Please answer these questions from the passage on pericyte-related machine learning models:
(a) How many differentially expressed genes were identified between pericytes and other stromal cell clusters?
(b) Which method found the 32 genes that contributed most to the therapeutic responses?
(c) Which five genes were common to the GBDT, RFC and KNN models?

-------- DOCUMENT PASSAGE

3.7. Pericyte-Related Machine Learning Models Predicting Responses to ICI Therapy

To better validate the importance of pericytes in ICI therapy, a total of 4,138 differentially expressed genes were identified between pericytes and other stromal cell clusters at the start. Using the previous ICI therapy cohorts (Figure 7A), we further found 32 genes contributed most to the related therapeutic responses by LASSO regression (Figure 7B). Next, six classical machine learning algorithms were applied to develop predictive models for responses to ICI therapy with five-fold cross validation. All of these models demonstrated great performance in the training (AUC: 0.89–0.99) and validation sets (AUC: 0.70–0.74), though with different gene lists for modeling (Figure 7C and Table S1). In the external test set, three models (GBDT, RFC and KNN; AUC: 0.71–0.73) performed obviously than others (XGB, ADB and ANN; AUC: 0.64–0.66). The five common genes used in GBDT, RFC and KNN models were PEA15, CCZ1, HMGB1, RPL29 and SPRY4 (expression levels seen in Figure S7), which may be critical to pericytes’ interactions with TME and can be potential targets to improve immunotherapeutic efficacy in LUAD patients with brain metastasis (Figure 7D). For example, beside extensively engaging in tumor development and progression, HMGB1 indeed had profound effects in remodeling TME, and its inhibition could enhance ICI efficacy [66].

----------------
-------- SOURCE DATA

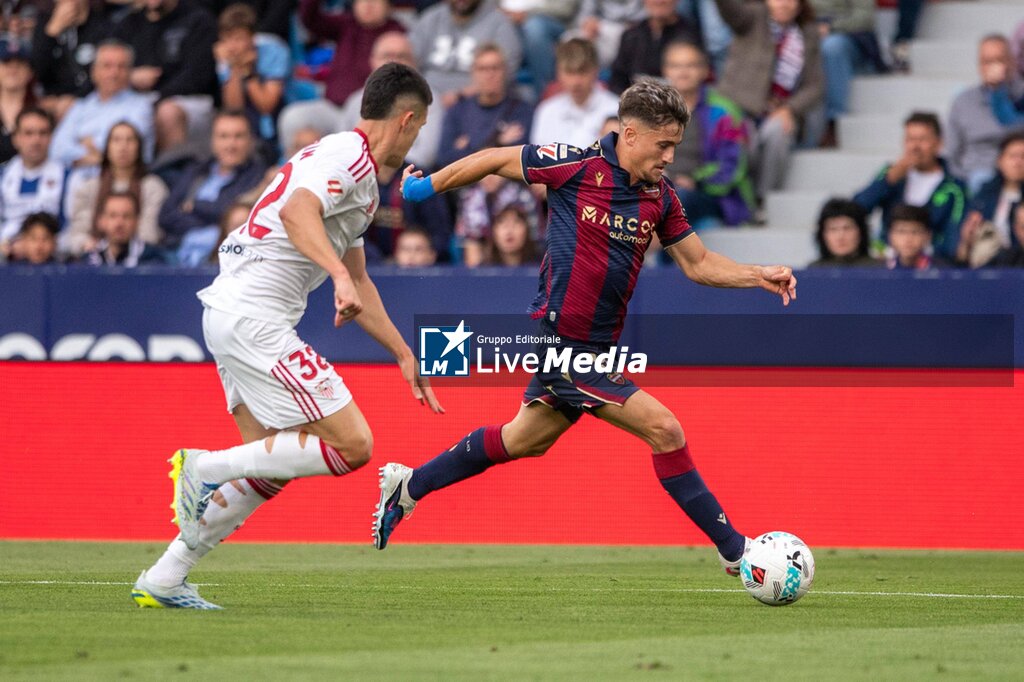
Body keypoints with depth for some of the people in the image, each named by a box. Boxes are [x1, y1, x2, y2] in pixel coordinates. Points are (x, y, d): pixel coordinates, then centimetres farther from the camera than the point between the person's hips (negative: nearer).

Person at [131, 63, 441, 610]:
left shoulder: (353, 166, 23)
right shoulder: (349, 158, -9)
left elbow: (359, 283, 31)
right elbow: (297, 213, -30)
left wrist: (404, 356, 32)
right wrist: (339, 274, -41)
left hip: (230, 313, 10)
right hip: (253, 316, -10)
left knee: (272, 469, 14)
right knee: (352, 446, -11)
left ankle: (164, 579, 15)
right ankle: (206, 467, -9)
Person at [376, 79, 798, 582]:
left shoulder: (661, 196, 3)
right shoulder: (578, 165, -16)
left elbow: (698, 263, 11)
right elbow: (494, 160, -3)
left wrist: (760, 276, -4)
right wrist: (424, 187, 6)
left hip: (598, 345, 8)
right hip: (561, 338, -8)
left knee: (526, 440, 22)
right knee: (664, 429, -13)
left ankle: (408, 486, 39)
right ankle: (732, 550, -6)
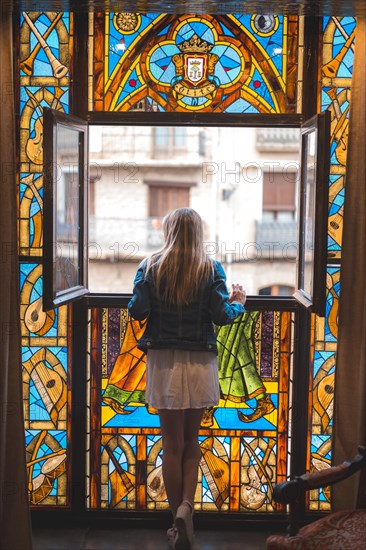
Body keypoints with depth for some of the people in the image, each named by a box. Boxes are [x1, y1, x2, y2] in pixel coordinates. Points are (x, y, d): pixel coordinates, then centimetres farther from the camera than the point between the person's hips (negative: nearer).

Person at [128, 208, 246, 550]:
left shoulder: (151, 267, -2)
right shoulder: (211, 270, -4)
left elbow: (137, 311, -7)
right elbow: (222, 315, -8)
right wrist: (238, 303, 13)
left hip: (163, 363, 0)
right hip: (199, 364, 0)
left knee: (172, 444, 9)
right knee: (191, 440, 16)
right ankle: (186, 506, -2)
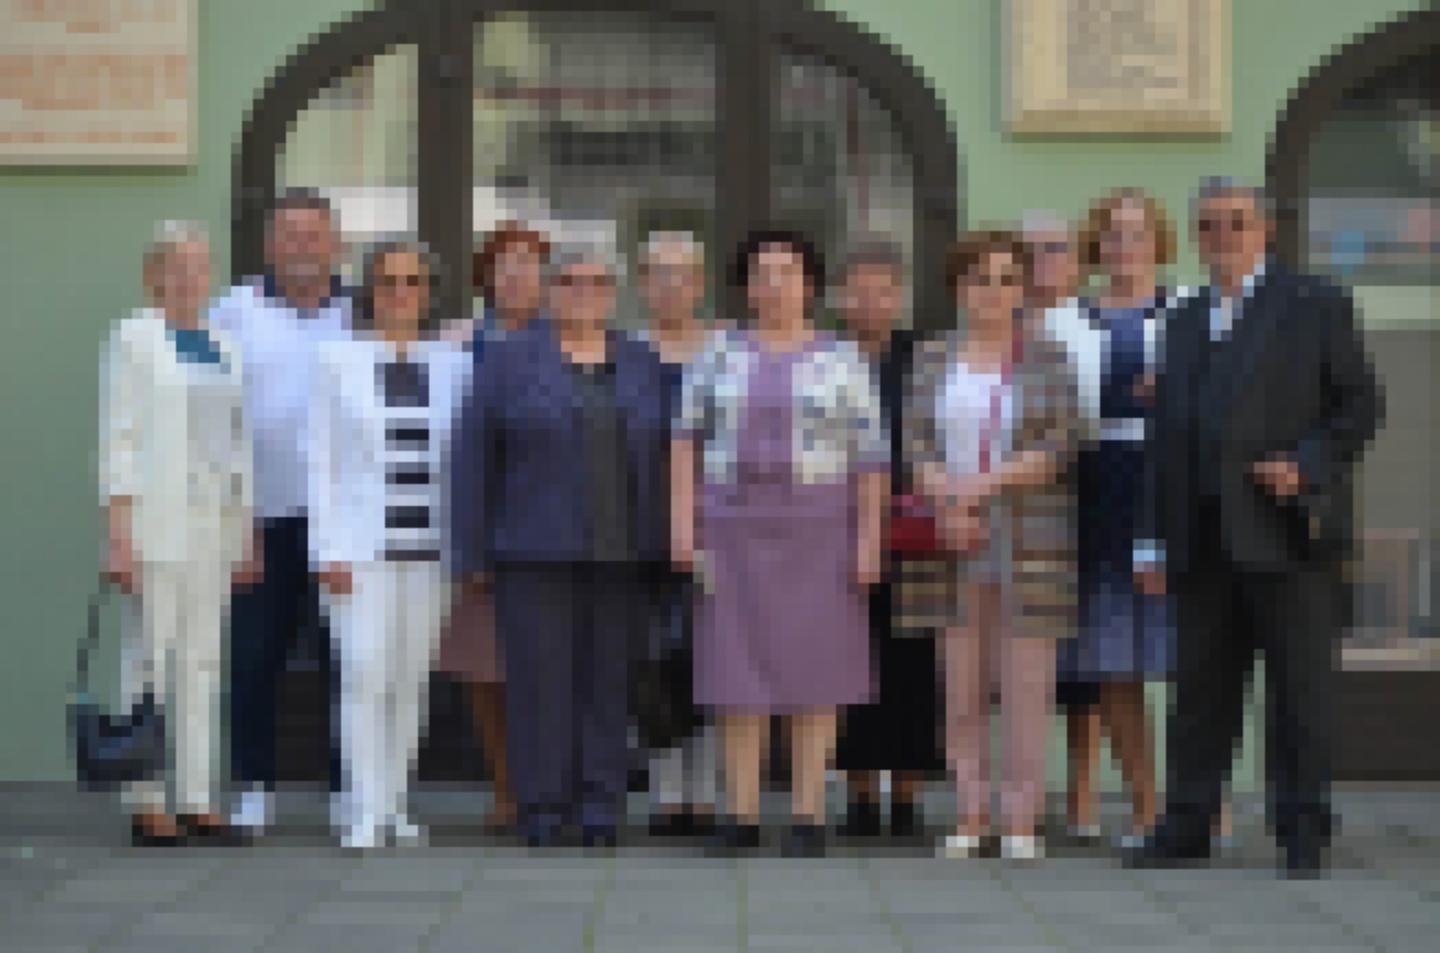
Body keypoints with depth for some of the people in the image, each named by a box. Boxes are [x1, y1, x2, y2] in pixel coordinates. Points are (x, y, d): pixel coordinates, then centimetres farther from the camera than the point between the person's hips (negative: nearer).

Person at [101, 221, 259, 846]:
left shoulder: (221, 347, 15)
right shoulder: (133, 340, -4)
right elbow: (117, 438, -9)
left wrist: (247, 533, 11)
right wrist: (118, 533, -16)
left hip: (212, 518, 6)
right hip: (153, 511, -6)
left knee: (201, 659, 7)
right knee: (151, 655, -4)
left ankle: (198, 802, 10)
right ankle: (146, 804, 1)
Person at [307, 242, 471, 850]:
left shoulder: (451, 364, 9)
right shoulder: (338, 360, 4)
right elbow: (322, 461, 2)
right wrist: (329, 551, -6)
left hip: (429, 547, 2)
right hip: (362, 545, -2)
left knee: (411, 681, 6)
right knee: (365, 675, -11)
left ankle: (394, 804, 17)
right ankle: (365, 813, -8)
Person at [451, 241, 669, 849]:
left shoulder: (640, 365, 8)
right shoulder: (512, 359, 0)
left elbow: (660, 459, 10)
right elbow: (474, 458, -1)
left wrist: (658, 550, 3)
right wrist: (473, 553, -5)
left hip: (616, 557, 3)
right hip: (534, 554, -3)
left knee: (608, 684, 4)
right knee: (540, 685, -4)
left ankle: (600, 817, 10)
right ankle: (543, 816, 2)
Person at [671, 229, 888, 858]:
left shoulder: (842, 360, 2)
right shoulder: (720, 356, 6)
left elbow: (870, 457, 0)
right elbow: (686, 437, 6)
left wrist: (869, 536, -7)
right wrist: (682, 518, -4)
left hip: (817, 527, -1)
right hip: (737, 527, 1)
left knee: (815, 666, 0)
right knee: (739, 666, -1)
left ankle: (808, 816, 5)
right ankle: (741, 816, 4)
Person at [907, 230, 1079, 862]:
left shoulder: (1047, 359, 3)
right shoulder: (934, 358, 12)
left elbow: (1060, 446, -7)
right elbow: (916, 443, 5)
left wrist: (984, 484, -15)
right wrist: (946, 505, -11)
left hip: (1031, 537, -3)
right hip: (953, 546, 3)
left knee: (1027, 681, -3)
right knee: (960, 685, 3)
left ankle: (1023, 821, 1)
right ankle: (970, 818, 9)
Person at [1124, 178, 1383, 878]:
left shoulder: (1315, 306, 4)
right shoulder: (1186, 322, 19)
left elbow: (1361, 404, 1)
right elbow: (1167, 432, 17)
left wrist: (1308, 466, -15)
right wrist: (1154, 538, 13)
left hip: (1288, 532, -4)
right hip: (1205, 543, 5)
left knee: (1300, 688, 0)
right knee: (1201, 688, 7)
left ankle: (1303, 832, 8)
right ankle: (1186, 825, 13)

----------------

* [SOLUTION TO THE PROBLEM]:
(a) 4,138
(b) LASSO regression
(c) PEA15, CCZ1, HMGB1, RPL29 and SPRY4